> [TAREFAS A REALIZAR]:
(a) No trecho sobre a Igreja e a igualdade entre os sexos, quais pares de opostos a citação da Epístola aos Gálatas declara não existirem? Liste todos.
(b) Com base no trecho sobre a Igreja e a igualdade entre os sexos, diga se cada afirmação está de acordo com ele. Responda sim ou não e cite as palavras do texto que decidem a questão.
(i) Em I Coríntios, Paulo escreveu que a mulher foi criada para o homem.
(ii) O trecho atribui as dificuldades da Igreja apenas a divergências teológicas.
(iii) A igualdade entre os sexos aparece como algo preconizado por Jesus nos Evangelhos.
(c) Dê continuidade ao trecho sobre a Igreja e a igualdade entre os sexos a partir da última frase apresentada.

No entanto, a Igreja sempre teve grande dificuldade em se pregar tal tese. Tal objeção se remete ao contexto cultural em que o cristianismo se difundiu: um contexto patriarcal de uma longa tradição de desapego à realidade terrena.

Analisando-se o Novo Testamento podemos notar que o apóstolo Paulo, também preconizou a igualdade entre os sexos, como quando escreveu: “(“Não há nem judeu nem grego [...], nem escravo nem homem livre, nem homem nem mulher: pois todos vós não sois senão um em Cristo Jesus” [Epístola aos Gálatas III, 8]).”[7]

Porém, o mesmo apóstolo também foi um grande propagador da imagem da mulher como um ser inferior e incapaz de se governar sozinha, sendo desta forma subordinada ao homem. Em uma passagem referindo-se ao relato da Criação, escreveu: ‘“não foi o homem, evidentemente, que foi criado para a mulher, mas a mulher para o homem” (I Coríntios XI, 9)’[8]

Tais passagens revelam contradições, que nos remontam à dificuldade da Igreja em se admitir a igualdade preconizada por Jesus nos Evangelhos. Essas dificuldades têm sua raiz justamente no medo oriundo da mulher e no forte contexto patriarcal em que o apóstolo Paulo e os membros da Igreja viviam.

> [DADOS BRUTOS]:
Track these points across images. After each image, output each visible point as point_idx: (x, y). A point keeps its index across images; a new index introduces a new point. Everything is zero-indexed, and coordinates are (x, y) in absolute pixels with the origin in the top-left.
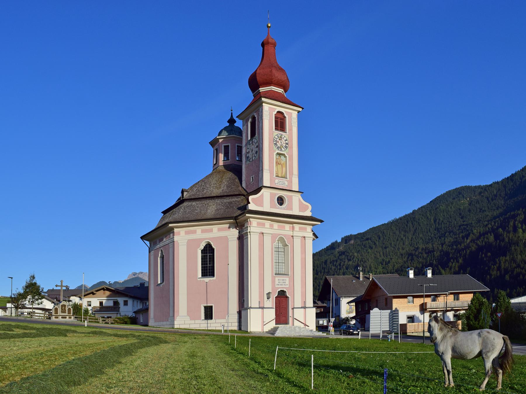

> [RESPOSTAS POR TAREFA]:
(a)
- judeu e grego
- escravo e homem livre
- homem e mulher

(b)
(i) Sim: "não foi o homem, evidentemente, que foi criado para a mulher, mas a mulher para o homem"
(ii) Não: "Essas dificuldades têm sua raiz justamente no medo oriundo da mulher e no forte contexto patriarcal em que o apóstolo Paulo e os membros da Igreja viviam."
(iii) Sim: "a igualdade preconizada por Jesus nos Evangelhos"

(c)
Assim como o apóstolo Paulo, há vários outros registros bíblicos que, influenciados pelas culturas patriarcais, denotam uma visão depreciadora da mulher. Santo Agostinho, a fim de se conciliar a igualdade nos ensinamentos de Jesus com tal visão desvalorizadora firmou-se na tese de que todo ser humano

(...) tem uma alma espiritual assexuada e um corpo sexuado. No indivíduo masculino, o corpo reflete a alma, o que não é o caso da mulher. O homem é, portanto, plenamente imagem de Deus, mas não a mulher, que só o é por sua alma e cujo corpo constitui um obstáculo permanente ao exercício de sua razão.[9]

O desejo que o homem sentia pela mulher, era denominado pelos dirigentes da Igreja, como um dos maiores pecados que o sexo masculino poderia cometer contra Deus. Assim, a fim de conter o forte querer dos homens pela sexualidade feminina, a Igreja passou a pregar a virgindade através da exaltação de Maria, sendo o ato carnal, atribuído como uma obra de Satã. No entanto, as negações do desejo do homem pelo sexo feminino, na realidade nos revelam uma tática dos clérigos que, privados pelo celibato, deveriam conter tais pensamentos e desejos.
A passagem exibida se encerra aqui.